Day 232 of titrating
Starting dose: 1.5mg
Current Dose: 1.278mg
Yep, a Saturday post to make up for yesterday.
What a week. I’m told to focus on the now, but when you’re every single day experience is a roller-coaster of the stress amigos (Adrenaline, Cortisol, and Norepinephrine), things linger. When things linger in a cPTSD brain, there’s no telling how much ruminating is going to happen. Hell, throw in progesterone and estrogen not knowing what levels they need to be at this week, and you’ve got a perfect storm of internal chaos.
The hold went well, and since I felt my body and mind were in a week four kind of withdrawal state, it’s time to continue the downward trend.
Cognitively I’m feeling less foggy, but I still have what I call dissociative euphoria. The closest comparison I can give is when you start to feel the buzz of the rum and coke you started sipping on an hour ago. It’s the most ‘in control’ I feel of all the states I’ve experience. I hope it stays at this level if it’s not going to leave me alone. Physically, my body has become stiffer and slower to respond to physical movement. My digestive system has taken a hit: I’m used to rapid transit digestion. These past few weeks, nothing’s moving.

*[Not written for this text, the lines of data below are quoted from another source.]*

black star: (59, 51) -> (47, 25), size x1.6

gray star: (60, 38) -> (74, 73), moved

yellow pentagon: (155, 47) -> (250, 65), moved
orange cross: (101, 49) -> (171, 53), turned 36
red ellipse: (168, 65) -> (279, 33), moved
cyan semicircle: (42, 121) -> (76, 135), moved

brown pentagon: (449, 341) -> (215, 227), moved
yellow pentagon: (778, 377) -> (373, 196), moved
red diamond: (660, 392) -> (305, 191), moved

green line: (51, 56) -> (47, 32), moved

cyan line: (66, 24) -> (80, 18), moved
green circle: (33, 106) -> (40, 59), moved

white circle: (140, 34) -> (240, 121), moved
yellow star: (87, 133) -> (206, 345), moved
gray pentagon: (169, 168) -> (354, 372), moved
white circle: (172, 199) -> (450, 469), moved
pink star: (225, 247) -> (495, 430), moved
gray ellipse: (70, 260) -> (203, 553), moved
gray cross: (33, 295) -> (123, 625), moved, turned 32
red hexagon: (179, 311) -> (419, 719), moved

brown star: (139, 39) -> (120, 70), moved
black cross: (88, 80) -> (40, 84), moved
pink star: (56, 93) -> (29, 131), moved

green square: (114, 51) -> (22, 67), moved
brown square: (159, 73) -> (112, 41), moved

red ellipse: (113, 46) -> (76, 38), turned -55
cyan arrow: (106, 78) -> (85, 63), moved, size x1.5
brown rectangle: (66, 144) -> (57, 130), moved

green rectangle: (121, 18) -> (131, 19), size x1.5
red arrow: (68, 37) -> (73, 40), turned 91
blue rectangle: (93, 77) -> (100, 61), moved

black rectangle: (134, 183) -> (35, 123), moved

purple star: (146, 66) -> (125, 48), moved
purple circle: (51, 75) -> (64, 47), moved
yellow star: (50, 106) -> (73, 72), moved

I learned a crucial lesson about myself while this is going on: don’t over book yourself, and stick to a simple routine. Only add a challenging aspect when you know in your gut you can deal with whatever outcome, and expect outcomes to have ripple effects a few days later.
Four of the days were scheduled for medical appointments. I switched out my GP appointment so my mother could have the slot. My GP is like every other doctor in this province: ill-equipped for chronic conditions, overworked and for some reason has no interest in learning when offered information on academic practices from other countries (not what Dr. Google told me, I’d hate that kind of patient too if I switched shoes). If I need an Rx, no problem. But I’m starting to lose patience with the lack of professionalism of taking things personally. I’m serious. An MD should not get mad at a patient for seeking a second opinion, alternative medicine, or methods of care in which are outside their scope of practice (and they told you this: why are you then offended and taking it out on me?). The position of not liking patients taking an active role in their care while in the midst of a healthcare crisis has to stop.
With the current wait-list to find another family doctor well over a year, it’s not a fact of afraid of starting fresh. It’s the fear of none at all.
Then there was all the therapies (physical and mental). The body and brain were put through the ringer.
I spend a lot of times in uncomfortable waiting rooms.
There was even one appointment where I didn’t move for two hours… Check out my heart-rate. I was in a two-hour state of panic that kept my heart pumping as if I was doing a brisk walk. My entire body and brain seized up for roughly seven hours afterward. I lost the rest of the day.
The last stress inducer was having to see family. It was a lose-lose situation. If I didn’t go, I didn’t get to see family who I haven’t seen in over a year, and partake in my youngest cousin’s birthday. If I go, I have to deal with a boat load of toxic behavior. I ate my spoonful of shit and went. I don’t regret for the youngster, but I reminded myself why I keep my distance from these people. Oh, and it was causally mentioned that my other uncle has now been in the hospital for two weeks waiting for a hip replacement. At least now I know?
It wasn’t all terrible. One of my appointments, I decided to change things up with my hair. My hair is a big way in how I express myself. It’s in stage one of becoming a fire ombre.
Hair days are both physically and mentally taxing, but at a level I tolerate.
Well, that’s all from me today. The goal for me is to get in a nice walk to reset, and challenge myself to eat a burger (it’s burger week here in Halifax). This week is reflecting on skills I need to work on, and figuring out how the hell you build self-confidence when it’s extremely difficult to find pride in simply waking up. What is it that people see in me that I don’t? Why don’t I believe them? Why can’t I just do things?
Good luck out there with your own weekly journey.